Toda creación con la que nos topamos en el mundo ha sido producto del trabajo del ser humano, y esto hay que decirlo aunque suene a una verdad de perogrullo, porque es necesario recordar y refrendar que nada es producto de sí mismo. Algo tan intangible como una organización social es también, así como un objeto cualquiera, la concreción y la realización de la puesta en acción de músculo y cerebro humano, de inversión de capacidad, talento y tiempo, todo ello dispuesto en pro de una causa común, que permita, a quienes se incorporan a ella, vincular deseo y trabajo en tanto se identifican con dicha apuesta conjunta. El CEEZ, pues, para materializarse requiere de esa inversión de capacidad, compromiso y deseo, pero como todo proyecto alternativo que comprende que el trabajo en tanto es social no debe ser la generación de ganancias para el usufructo de unos pocos, sino la generación de unos frutos cuyo goce debe ser nuevamente social, se la tiene que ver con múltiples dificultades para generar las condiciones materiales y económicas necesarias para su gente.
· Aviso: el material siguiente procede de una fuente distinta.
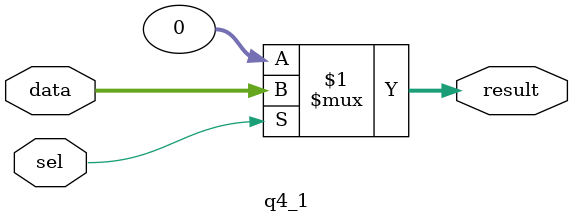
<source format=sv>
module q4_1(input  logic [31:0] data, 
				input logic sel,
                  output logic [31:0] result);
         
         assign result = sel ? data : 32'b0;  
			
         
      endmodule

</source>
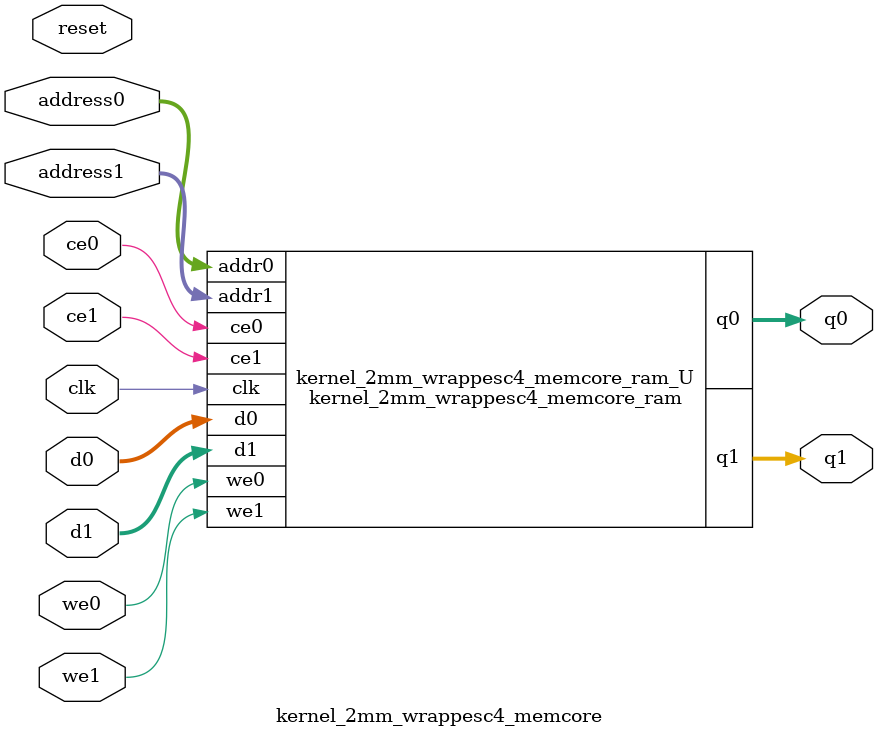
<source format=v>

`timescale 1 ns / 1 ps
module kernel_2mm_wrappesc4_memcore_ram (addr0, ce0, d0, we0, q0, addr1, ce1, d1, we1, q1,  clk);

parameter DWIDTH = 32;
parameter AWIDTH = 7;
parameter MEM_SIZE = 96;

input[AWIDTH-1:0] addr0;
input ce0;
input[DWIDTH-1:0] d0;
input we0;
output reg[DWIDTH-1:0] q0;
input[AWIDTH-1:0] addr1;
input ce1;
input[DWIDTH-1:0] d1;
input we1;
output reg[DWIDTH-1:0] q1;
input clk;

(* ram_style = "block" *)reg [DWIDTH-1:0] ram[0:MEM_SIZE-1];




always @(posedge clk)  
begin 
    if (ce0) 
    begin
        if (we0) 
        begin 
            ram[addr0] <= d0; 
            q0 <= d0;
        end 
        else 
            q0 <= ram[addr0];
    end
end


always @(posedge clk)  
begin 
    if (ce1) 
    begin
        if (we1) 
        begin 
            ram[addr1] <= d1; 
            q1 <= d1;
        end 
        else 
            q1 <= ram[addr1];
    end
end


endmodule


`timescale 1 ns / 1 ps
module kernel_2mm_wrappesc4_memcore(
    reset,
    clk,
    address0,
    ce0,
    we0,
    d0,
    q0,
    address1,
    ce1,
    we1,
    d1,
    q1);

parameter DataWidth = 32'd32;
parameter AddressRange = 32'd96;
parameter AddressWidth = 32'd7;
input reset;
input clk;
input[AddressWidth - 1:0] address0;
input ce0;
input we0;
input[DataWidth - 1:0] d0;
output[DataWidth - 1:0] q0;
input[AddressWidth - 1:0] address1;
input ce1;
input we1;
input[DataWidth - 1:0] d1;
output[DataWidth - 1:0] q1;



kernel_2mm_wrappesc4_memcore_ram kernel_2mm_wrappesc4_memcore_ram_U(
    .clk( clk ),
    .addr0( address0 ),
    .ce0( ce0 ),
    .we0( we0 ),
    .d0( d0 ),
    .q0( q0 ),
    .addr1( address1 ),
    .ce1( ce1 ),
    .we1( we1 ),
    .d1( d1 ),
    .q1( q1 ));

endmodule


</source>
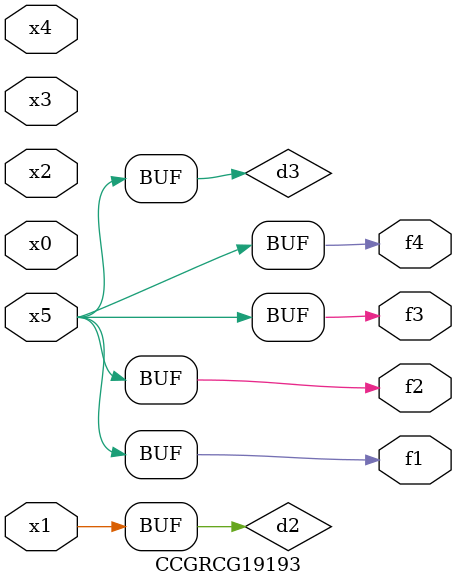
<source format=v>
module CCGRCG19193(
	input x0, x1, x2, x3, x4, x5,
	output f1, f2, f3, f4
);

	wire d1, d2, d3;

	not (d1, x5);
	or (d2, x1);
	xnor (d3, d1);
	assign f1 = d3;
	assign f2 = d3;
	assign f3 = d3;
	assign f4 = d3;
endmodule

</source>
Y mientras se va dando ese esfuerzo, tan justo y necesario, se requiere de trabajo voluntario. Siempre se requerirá. En esa medida el CEEZ propende porque los que estén vinculados a él como miembros o asistentes solidarios aporten a su sostenimiento material; así pues, se les propone a unos y otros que hagan una retribución en forma de trabajo voluntario por la formación recibida, a partir de incorporarse a uno de los comités de trabajo del CEEZ. Se requiere que la implicación con la organización sea sincera, y ello implica la participación no sólo en lo que ella ofrece sino además en lo que ella necesita.